Training a support vector machine requires the solution of a very large quadratic programming (QP) optimization problem. Sequential Minimal Optimization (SMO) breaks this large QP problem into a series of smallest possible QP problems. These small QP problems are solved analytically, which avoids using a time-consuming numerical QP optimization as an inner loop. The amount of memory required for SMO is linear in the training set size, which allows SMO to handle very large training sets.

The SMO algorithm details were describe in Sequential Minimal Optimization: A Fast Algorithm for Training Support Vector Machines by John Platt.

finding the maximum margin

Case Study:

Linear classification with Example 1 in ML-class.

Dataset ex6data1 can be separated by linear boundary.

data(ex6data1)
m <- svmTrain(X,y, C=1, kernelFunction="linearKernel")
head(m["X"])
head(m["y"])
m["w"]
m["b"]
m["alphas"]
plot(m, X,y, type="linear")

Notice that there is an outlier positive example on the far left at
about (0.1, 4.1). In `svmTrain`, the *C* parameter is a positive
value that controls the penalty for misclassified training examples.
A large C parameter tells the SVM to try to classify all the
examples correctly. *C* plays a role similar to $\frac{1}{\lambda}$,
where $\lambda$ is the regularization parameter for logistic
regression.

Non-linear classification with Example 2 in ML-class.

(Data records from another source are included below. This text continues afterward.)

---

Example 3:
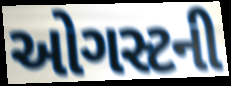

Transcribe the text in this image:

ઓગસ્ટની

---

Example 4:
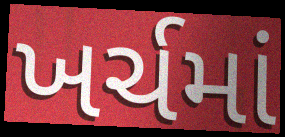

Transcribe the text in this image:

ખર્ચમાં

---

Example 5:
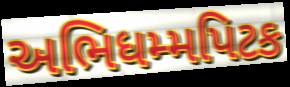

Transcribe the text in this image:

અભિધમ્મપિટક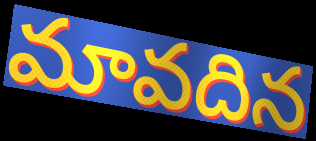
మావదినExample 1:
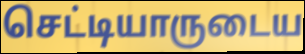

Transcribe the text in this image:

செட்டியாருடைய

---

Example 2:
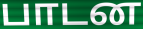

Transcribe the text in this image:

பாடன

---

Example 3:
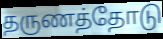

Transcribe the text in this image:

தருணத்தோடு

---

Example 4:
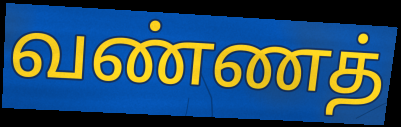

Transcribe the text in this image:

வண்ணத்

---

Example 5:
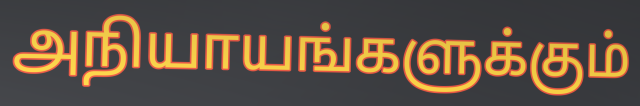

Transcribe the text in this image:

அநியாயங்களுக்கும்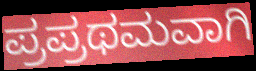
ಪ್ರಪ್ರಥಮವಾಗಿ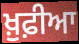
ਖ਼ੁਫ਼ੀਆ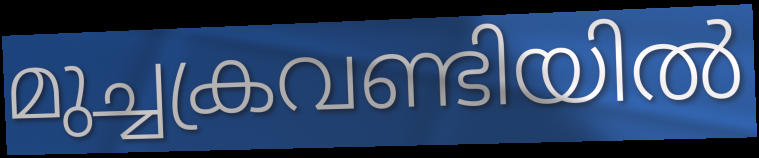
മുച്ചക്രവണ്ടിയിൽ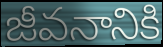
జీవనానికిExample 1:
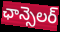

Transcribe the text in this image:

ఛాన్సెలర్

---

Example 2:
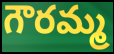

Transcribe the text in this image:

గౌరమ్మ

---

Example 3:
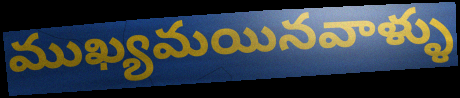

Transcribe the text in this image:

ముఖ్యమయినవాళ్ళు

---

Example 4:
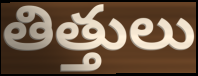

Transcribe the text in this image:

తిత్తులు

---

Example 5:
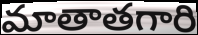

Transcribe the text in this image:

మాతాతగారి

Dataset ex6data2 is not linearly separable. To find non-linear decision boundaries with SVM, we implemented a Gaussian kernel, which performed as a similarity function that measures the \"distance\" between a pair of examples, ($x^i, x^j$). The Gaussian kernel is also parameterized by a bandwidth parameter, $\sigma$, which determines how fast the similarity metric decreases (to 0) as the examples are further apart.

data(ex6data2)
model <- svmTrain(X,y, C=1, kernelFunction="gaussianKernel")
head(model["X"])
head(model["y"])
model["w"]
model["b"]
head(model["alphas"])

plot(model, X,y, type="nonlinear")

After using the Gaussian kernel with the SVM, the non-linear
decision boundary was determined reasonably well. The decision
boundary is able to separate most of the positive and negative
examples correctly and follows the contours of the dataset well.